EXERCISE INSTRUCTIONS: Your result should be every line of the records below that contains the word "XOffset".

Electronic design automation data
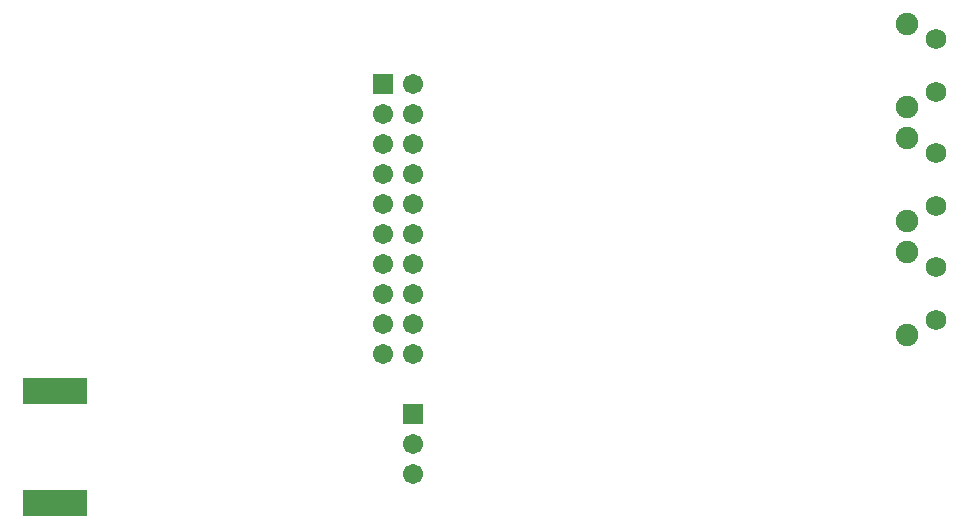
<source format=gbs>
%FSLAX25Y25*%
%MOIN*%
G70*
G01*
G75*
G04 Layer_Color=16711935*
%ADD10C,0.01000*%
%ADD11C,0.01118*%
%ADD12C,0.01118*%
%ADD13R,0.05315X0.01575*%
%ADD14R,0.02559X0.02953*%
%ADD15R,0.20669X0.07874*%
%ADD16R,0.18701X0.02992*%
%ADD17R,0.02756X0.02756*%
%ADD18R,0.02953X0.02559*%
%ADD19R,0.03150X0.03937*%
%ADD20R,0.03543X0.04724*%
%ADD21R,0.07480X0.07480*%
%ADD22R,0.07480X0.06299*%
%ADD23R,0.06299X0.08268*%
%ADD24R,0.05906X0.03347*%
%ADD25R,0.03937X0.07087*%
%ADD26R,0.05709X0.03937*%
%ADD27R,0.02362X0.03150*%
%ADD28R,0.03543X0.09449*%
%ADD29R,0.12992X0.09449*%
%ADD30R,0.02362X0.02362*%
%ADD31R,0.02362X0.02362*%
%ADD32R,0.02362X0.02953*%
%ADD33R,0.01378X0.03347*%
%ADD34O,0.02362X0.07087*%
%ADD35O,0.05512X0.02362*%
%ADD36O,0.07087X0.02362*%
%ADD37O,0.10236X0.02362*%
%ADD38O,0.03347X0.00984*%
%ADD39R,0.06496X0.09370*%
%ADD40R,0.08189X0.08189*%
%ADD41O,0.02559X0.01181*%
%ADD42O,0.01181X0.02559*%
%ADD43R,0.10236X0.03937*%
%ADD44R,0.03937X0.10236*%
%ADD45R,0.03937X0.12992*%
%ADD46R,0.12992X0.03937*%
%ADD47O,0.02165X0.06693*%
%ADD48O,0.06693X0.02165*%
%ADD49C,0.01329*%
%ADD50C,0.02500*%
%ADD51C,0.01500*%
%ADD52C,0.01079*%
%ADD53R,0.36000X0.29000*%
%ADD54R,0.38000X0.29000*%
%ADD55R,0.05906X0.05906*%
%ADD56C,0.05906*%
%ADD57C,0.06000*%
%ADD58C,0.06693*%
%ADD59C,0.02500*%
%ADD60C,0.04000*%
%ADD61C,0.07543*%
G04:AMPARAMS|DCode=62|XSize=95.433mil|YSize=95.433mil|CornerRadius=0mil|HoleSize=0mil|Usage=FLASHONLY|Rotation=0.000|XOffset=0mil|YOffset=0mil|HoleType=Round|Shape=Relief|Width=10mil|Gap=10mil|Entries=4|*
%AMTHD62*
7,0,0,0.09543,0.07543,0.01000,45*
%
%ADD62THD62*%
G04:AMPARAMS|DCode=63|XSize=99.37mil|YSize=99.37mil|CornerRadius=0mil|HoleSize=0mil|Usage=FLASHONLY|Rotation=0.000|XOffset=0mil|YOffset=0mil|HoleType=Round|Shape=Relief|Width=10mil|Gap=10mil|Entries=4|*
%AMTHD63*
7,0,0,0.09937,0.07937,0.01000,45*
%
%ADD63THD63*%
G04:AMPARAMS|DCode=64|XSize=111.181mil|YSize=111.181mil|CornerRadius=0mil|HoleSize=0mil|Usage=FLASHONLY|Rotation=0.000|XOffset=0mil|YOffset=0mil|HoleType=Round|Shape=Relief|Width=10mil|Gap=10mil|Entries=4|*
%AMTHD64*
7,0,0,0.11118,0.09118,0.01000,45*
%
%ADD64THD64*%
%ADD65C,0.07937*%
%ADD66C,0.09118*%
%ADD67C,0.05500*%
%ADD68C,0.00984*%
%ADD69C,0.02362*%
%ADD70C,0.00394*%
%ADD71C,0.00787*%
%ADD72R,0.05709X0.01969*%
%ADD73R,0.03359X0.03753*%
%ADD74R,0.21469X0.08674*%
%ADD75R,0.19501X0.03792*%
%ADD76R,0.03556X0.03556*%
%ADD77R,0.03753X0.03359*%
%ADD78R,0.03950X0.04737*%
%ADD79R,0.04343X0.05524*%
%ADD80R,0.08280X0.08280*%
%ADD81R,0.08280X0.07099*%
%ADD82R,0.07099X0.09068*%
%ADD83R,0.06706X0.04147*%
%ADD84R,0.04737X0.07887*%
%ADD85R,0.06509X0.04737*%
%ADD86R,0.03162X0.03950*%
%ADD87R,0.04343X0.10249*%
%ADD88R,0.13792X0.10249*%
%ADD89R,0.03162X0.03162*%
%ADD90R,0.03162X0.03162*%
%ADD91R,0.03162X0.03753*%
%ADD92R,0.02178X0.04147*%
%ADD93O,0.03162X0.07887*%
%ADD94O,0.06312X0.03162*%
%ADD95O,0.07887X0.03162*%
%ADD96O,0.11036X0.03162*%
%ADD97O,0.03740X0.01378*%
%ADD98R,0.06890X0.09764*%
%ADD99R,0.08989X0.08989*%
%ADD100O,0.03359X0.01981*%
%ADD101O,0.01981X0.03359*%
%ADD102R,0.11036X0.04737*%
%ADD103R,0.04737X0.11036*%
%ADD104R,0.04737X0.13792*%
%ADD105R,0.13792X0.04737*%
%ADD106O,0.02559X0.07087*%
%ADD107O,0.07087X0.02559*%
%ADD108R,0.06706X0.06706*%
%ADD109C,0.06706*%
%ADD110C,0.06800*%
%ADD111C,0.07493*%
D74*
X10884Y77756D02*
D03*
Y40354D02*
D03*
D108*
X120000Y180000D02*
D03*
X130000Y70000D02*
D03*
D109*
X120000Y170000D02*
D03*
X120000Y160000D02*
D03*
X130000D02*
D03*
X130000Y170000D02*
D03*
X130000Y180000D02*
D03*
Y150000D02*
D03*
X130000Y140000D02*
D03*
X130000Y130000D02*
D03*
X120000D02*
D03*
X120000Y140000D02*
D03*
X130000Y120000D02*
D03*
X130000Y110000D02*
D03*
X130000Y100000D02*
D03*
X120000D02*
D03*
X120000Y110000D02*
D03*
X130000Y90000D02*
D03*
X120000D02*
D03*
X120000Y150000D02*
D03*
Y120000D02*
D03*
X130000Y50000D02*
D03*
X130000Y60000D02*
D03*
D110*
X304498Y101552D02*
D03*
X304567Y119252D02*
D03*
X304498Y139552D02*
D03*
X304567Y157252D02*
D03*
X304498Y177552D02*
D03*
X304567Y195252D02*
D03*
D111*
X294812Y124269D02*
D03*
X294742Y96604D02*
D03*
X294812Y162269D02*
D03*
X294742Y134604D02*
D03*
X294812Y200269D02*
D03*
X294742Y172604D02*
D03*
M02*

</source>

TASK SOLUTION:
G04:AMPARAMS|DCode=62|XSize=95.433mil|YSize=95.433mil|CornerRadius=0mil|HoleSize=0mil|Usage=FLASHONLY|Rotation=0.000|XOffset=0mil|YOffset=0mil|HoleType=Round|Shape=Relief|Width=10mil|Gap=10mil|Entries=4|*
G04:AMPARAMS|DCode=63|XSize=99.37mil|YSize=99.37mil|CornerRadius=0mil|HoleSize=0mil|Usage=FLASHONLY|Rotation=0.000|XOffset=0mil|YOffset=0mil|HoleType=Round|Shape=Relief|Width=10mil|Gap=10mil|Entries=4|*
G04:AMPARAMS|DCode=64|XSize=111.181mil|YSize=111.181mil|CornerRadius=0mil|HoleSize=0mil|Usage=FLASHONLY|Rotation=0.000|XOffset=0mil|YOffset=0mil|HoleType=Round|Shape=Relief|Width=10mil|Gap=10mil|Entries=4|*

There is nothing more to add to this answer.